### 課題
下の記録から「label」という文字列を含む行をすべて見つけ、その行を一つずつ書き写す。大文字と小文字は区別する。

### 提供資料
+ + + +

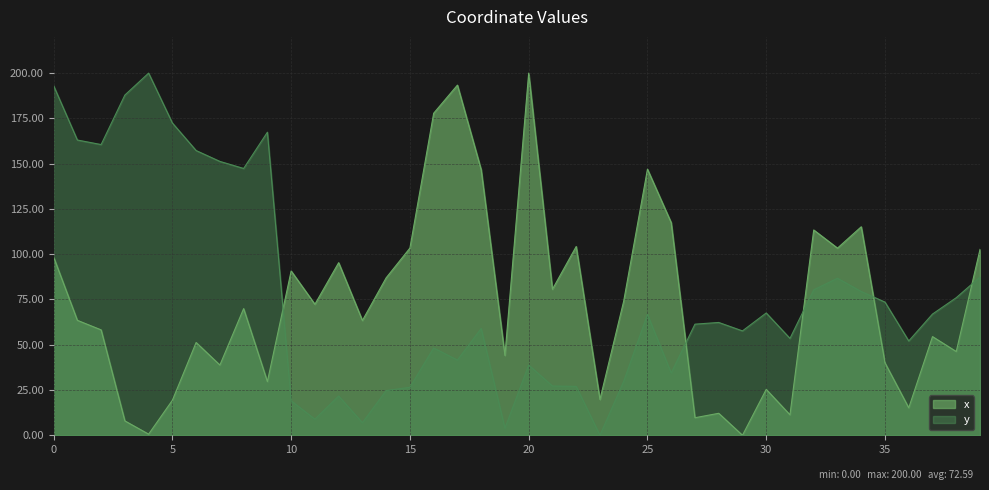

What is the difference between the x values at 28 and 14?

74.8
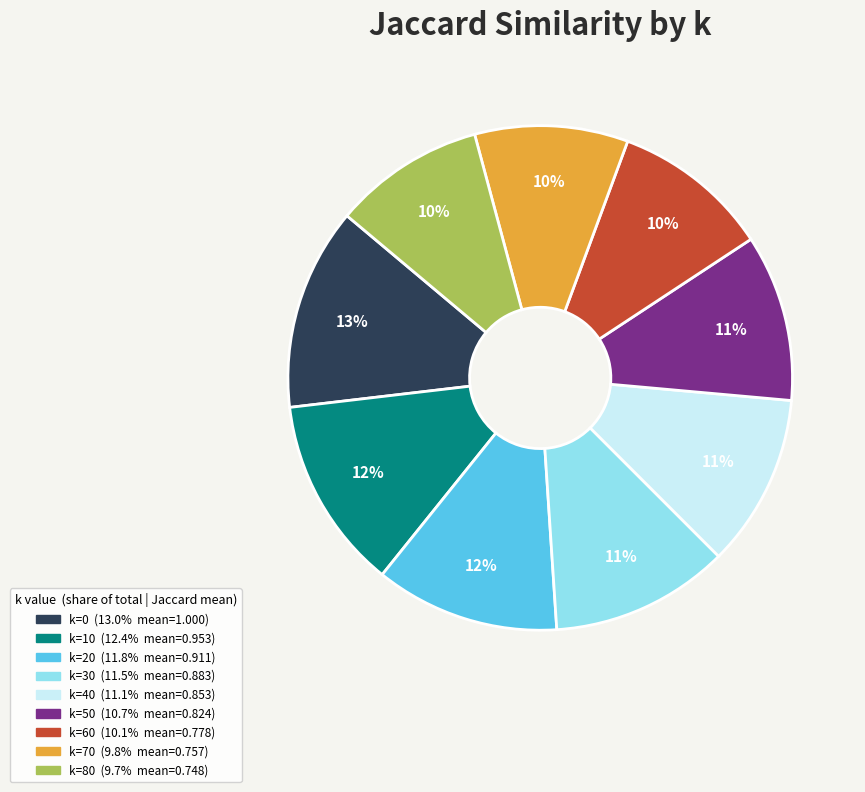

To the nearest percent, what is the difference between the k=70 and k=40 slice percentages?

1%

+ + + +

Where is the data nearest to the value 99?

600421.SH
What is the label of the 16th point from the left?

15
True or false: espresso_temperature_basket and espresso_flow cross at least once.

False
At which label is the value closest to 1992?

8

+ + + +

### 解答
What is the label of the 16th point from the left?
At which label is the value closest to 1992?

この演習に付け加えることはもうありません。